**Passage shown**
* * * *
Honey Bee Network’s multimedia presentation specific to innovators from Kerala was presented to Farmers and Grassroots innovators from the state of Kerala, who in turn displayed their samples and models. Power point presentation was very instrumental in making people understand our purpose. It was after this, that many innovators reached us by themselves.

A mobile exhibition was displayed in the villages by grassroots innovators and traditional knowledge holders. Newsletters of Honey Bee Network in Malayalam (Ini Karshakan Samsarikkatte) and English (Honey Bee) along with the publications related to bio-herbal preparations were distributed to grassroots innovators and traditional knowledge holders.

As a special feature, street meetings were conducted to explain about Shodh Yatra and 20 innovators were scouted through this.
* * * *
Data items
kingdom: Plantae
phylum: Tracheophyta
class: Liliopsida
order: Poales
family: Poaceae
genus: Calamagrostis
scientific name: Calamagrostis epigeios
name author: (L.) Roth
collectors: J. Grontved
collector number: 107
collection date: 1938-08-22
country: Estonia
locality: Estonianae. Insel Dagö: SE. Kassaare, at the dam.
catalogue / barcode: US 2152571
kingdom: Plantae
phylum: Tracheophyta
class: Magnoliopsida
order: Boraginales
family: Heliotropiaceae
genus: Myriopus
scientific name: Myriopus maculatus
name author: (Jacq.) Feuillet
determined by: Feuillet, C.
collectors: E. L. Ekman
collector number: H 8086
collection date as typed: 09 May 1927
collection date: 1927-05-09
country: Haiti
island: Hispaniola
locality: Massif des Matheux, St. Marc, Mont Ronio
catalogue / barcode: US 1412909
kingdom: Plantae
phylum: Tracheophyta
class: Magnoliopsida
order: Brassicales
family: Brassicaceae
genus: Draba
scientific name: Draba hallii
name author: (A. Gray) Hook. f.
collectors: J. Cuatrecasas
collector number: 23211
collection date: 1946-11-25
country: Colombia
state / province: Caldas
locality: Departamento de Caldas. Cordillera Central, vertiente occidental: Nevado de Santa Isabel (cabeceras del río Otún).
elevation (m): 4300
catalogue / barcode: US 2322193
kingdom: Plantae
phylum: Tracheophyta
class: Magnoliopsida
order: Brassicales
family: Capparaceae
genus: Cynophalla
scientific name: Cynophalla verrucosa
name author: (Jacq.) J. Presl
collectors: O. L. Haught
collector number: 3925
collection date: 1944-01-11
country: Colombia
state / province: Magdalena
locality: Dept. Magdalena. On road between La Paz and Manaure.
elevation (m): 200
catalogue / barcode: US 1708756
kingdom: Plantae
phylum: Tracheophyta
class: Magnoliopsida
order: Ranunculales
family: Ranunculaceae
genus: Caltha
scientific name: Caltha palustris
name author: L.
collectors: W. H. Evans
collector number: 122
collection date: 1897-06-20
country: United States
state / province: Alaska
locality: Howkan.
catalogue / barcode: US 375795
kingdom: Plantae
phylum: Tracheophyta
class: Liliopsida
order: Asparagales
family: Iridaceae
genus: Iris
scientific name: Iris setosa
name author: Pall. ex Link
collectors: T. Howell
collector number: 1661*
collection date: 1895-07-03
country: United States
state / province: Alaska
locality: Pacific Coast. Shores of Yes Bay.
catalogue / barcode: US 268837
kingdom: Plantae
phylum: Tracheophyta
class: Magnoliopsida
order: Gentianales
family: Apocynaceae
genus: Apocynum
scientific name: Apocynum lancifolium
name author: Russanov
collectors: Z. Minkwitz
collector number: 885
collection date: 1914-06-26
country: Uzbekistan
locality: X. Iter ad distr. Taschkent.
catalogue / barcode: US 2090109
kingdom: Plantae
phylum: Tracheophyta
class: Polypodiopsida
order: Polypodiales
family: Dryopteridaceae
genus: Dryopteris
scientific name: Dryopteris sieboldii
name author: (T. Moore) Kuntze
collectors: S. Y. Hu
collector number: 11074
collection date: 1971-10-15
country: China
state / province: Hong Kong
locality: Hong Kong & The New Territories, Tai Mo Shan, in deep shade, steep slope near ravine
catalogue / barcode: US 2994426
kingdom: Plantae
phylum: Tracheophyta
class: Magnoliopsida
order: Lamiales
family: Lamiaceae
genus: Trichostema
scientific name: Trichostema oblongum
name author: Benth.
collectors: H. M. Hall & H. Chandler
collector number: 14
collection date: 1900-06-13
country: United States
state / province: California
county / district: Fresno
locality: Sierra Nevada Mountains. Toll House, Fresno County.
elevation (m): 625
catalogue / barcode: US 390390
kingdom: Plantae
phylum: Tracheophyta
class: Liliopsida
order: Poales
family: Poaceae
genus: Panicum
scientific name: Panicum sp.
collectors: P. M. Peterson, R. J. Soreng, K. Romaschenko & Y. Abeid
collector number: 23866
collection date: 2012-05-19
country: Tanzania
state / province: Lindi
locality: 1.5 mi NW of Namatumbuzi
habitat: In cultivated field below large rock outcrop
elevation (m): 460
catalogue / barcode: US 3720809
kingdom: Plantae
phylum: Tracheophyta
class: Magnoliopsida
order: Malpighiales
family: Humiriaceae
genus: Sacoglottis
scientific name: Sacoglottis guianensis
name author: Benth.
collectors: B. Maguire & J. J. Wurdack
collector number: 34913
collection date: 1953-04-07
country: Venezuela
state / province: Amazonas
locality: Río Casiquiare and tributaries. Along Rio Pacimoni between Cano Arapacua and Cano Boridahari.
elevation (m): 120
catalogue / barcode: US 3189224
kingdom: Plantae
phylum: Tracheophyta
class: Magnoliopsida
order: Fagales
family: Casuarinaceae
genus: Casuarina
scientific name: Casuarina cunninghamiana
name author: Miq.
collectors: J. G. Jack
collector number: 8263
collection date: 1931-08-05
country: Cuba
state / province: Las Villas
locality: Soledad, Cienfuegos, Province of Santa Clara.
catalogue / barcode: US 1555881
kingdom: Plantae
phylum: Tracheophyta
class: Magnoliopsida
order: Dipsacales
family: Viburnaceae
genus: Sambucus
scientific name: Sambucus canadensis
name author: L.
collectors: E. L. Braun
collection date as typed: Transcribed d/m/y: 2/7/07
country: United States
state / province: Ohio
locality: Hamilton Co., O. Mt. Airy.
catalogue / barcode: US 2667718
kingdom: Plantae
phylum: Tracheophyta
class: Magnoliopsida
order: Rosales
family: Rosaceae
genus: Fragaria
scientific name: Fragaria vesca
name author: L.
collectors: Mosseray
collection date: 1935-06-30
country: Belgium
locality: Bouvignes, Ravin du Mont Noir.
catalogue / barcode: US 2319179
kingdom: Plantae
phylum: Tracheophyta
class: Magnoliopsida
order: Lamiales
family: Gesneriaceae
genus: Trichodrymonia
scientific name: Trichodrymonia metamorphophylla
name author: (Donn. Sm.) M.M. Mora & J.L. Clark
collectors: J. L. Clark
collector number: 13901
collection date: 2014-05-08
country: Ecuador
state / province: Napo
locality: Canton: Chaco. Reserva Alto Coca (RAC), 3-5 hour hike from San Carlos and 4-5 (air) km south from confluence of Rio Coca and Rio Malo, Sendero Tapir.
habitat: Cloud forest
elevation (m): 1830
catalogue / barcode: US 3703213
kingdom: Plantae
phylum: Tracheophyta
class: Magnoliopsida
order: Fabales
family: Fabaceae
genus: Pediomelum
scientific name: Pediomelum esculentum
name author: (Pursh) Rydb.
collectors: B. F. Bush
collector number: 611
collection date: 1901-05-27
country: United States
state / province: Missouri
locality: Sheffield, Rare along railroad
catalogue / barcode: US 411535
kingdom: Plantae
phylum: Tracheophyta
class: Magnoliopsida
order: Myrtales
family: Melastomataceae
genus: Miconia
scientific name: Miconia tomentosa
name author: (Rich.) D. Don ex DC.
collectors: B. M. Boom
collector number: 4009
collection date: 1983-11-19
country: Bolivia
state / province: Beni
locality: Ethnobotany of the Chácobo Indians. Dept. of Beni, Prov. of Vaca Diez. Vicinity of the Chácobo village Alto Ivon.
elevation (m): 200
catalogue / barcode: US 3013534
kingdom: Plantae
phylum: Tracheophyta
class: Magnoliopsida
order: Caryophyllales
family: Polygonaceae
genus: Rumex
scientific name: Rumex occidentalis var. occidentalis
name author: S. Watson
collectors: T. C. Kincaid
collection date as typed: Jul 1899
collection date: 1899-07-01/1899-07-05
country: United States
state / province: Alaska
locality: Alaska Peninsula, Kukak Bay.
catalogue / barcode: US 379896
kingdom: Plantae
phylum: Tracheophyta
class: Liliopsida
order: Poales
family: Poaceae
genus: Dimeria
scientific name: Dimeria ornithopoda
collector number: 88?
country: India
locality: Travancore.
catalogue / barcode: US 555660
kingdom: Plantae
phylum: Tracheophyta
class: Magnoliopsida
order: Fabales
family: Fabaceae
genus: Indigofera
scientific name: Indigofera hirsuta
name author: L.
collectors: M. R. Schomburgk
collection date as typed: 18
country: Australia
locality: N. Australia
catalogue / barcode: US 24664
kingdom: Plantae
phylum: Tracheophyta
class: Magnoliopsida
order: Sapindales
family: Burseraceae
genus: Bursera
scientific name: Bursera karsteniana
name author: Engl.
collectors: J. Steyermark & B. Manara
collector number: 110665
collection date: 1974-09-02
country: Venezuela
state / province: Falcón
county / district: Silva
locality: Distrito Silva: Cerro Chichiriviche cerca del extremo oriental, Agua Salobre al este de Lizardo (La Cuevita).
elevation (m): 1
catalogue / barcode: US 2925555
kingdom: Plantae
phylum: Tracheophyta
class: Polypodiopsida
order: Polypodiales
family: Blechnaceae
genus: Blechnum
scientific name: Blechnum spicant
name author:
* * * *
**Problems to solve**
A - Revise the Kerala outreach passage starting at "A mobile exhibition" and ending at "to grassroots innovators and traditional knowledge holders.", replacing "mobile exhibition" with "traveling exhibition".
B - Carry on the Kerala outreach passage from its last sentence.

**Responses to the exercise**
A -
A traveling exhibition was displayed in the villages by grassroots innovators and traditional knowledge holders. Newsletters of Honey Bee Network in Malayalam (Ini Karshakan Samsarikkatte) and English (Honey Bee) along with the publications related to bio-herbal preparations were distributed to grassroots innovators and traditional knowledge holders.

B -
Recipe contests were conducted to encourage and sustain the importance of unique and healthy traditional cooking practices and to revive the cultural heritage. Women groups prepared traditional food during the entire journey and added flavor to the yatra. Women innovators and traditional knowledge holders were honored at their doorsteps during this yatra. Women self-help groups were found adding that little extra which is the strength of Indian soil. These women folks had various traditional knowledge treatments and medicines applicable over a number of ailments.

Three-biodiversity contests were conducted for school children to emphasize and instill the importance of biodiversity and traditional knowledge practices in the young children. Students collected as many as 250 samples of plant varieties, which they could identify and of which they were already aware of specific healing properties. Uses of the plant varieties were also explained. The response from children and women groups was overwhelming. Even the children were highly concerned about environment and the rich heritage of flora.

The process of preparation of traditional herbal medicines was demonstrated to womenfolk. Traditional process of preparation of Murivenna for treatment of cuts, wounds and swellings; Uragullika for treatment of stomach disorder; Thaleespathradi Choornam for cough and throat infection were exhibited by traditional knowledge holders. It was a noteworthy fact that Sarasamma, a tribal woman helps the community in preserving biodiversity and ethno-traditional medicines and adopts traditional agricultural practices.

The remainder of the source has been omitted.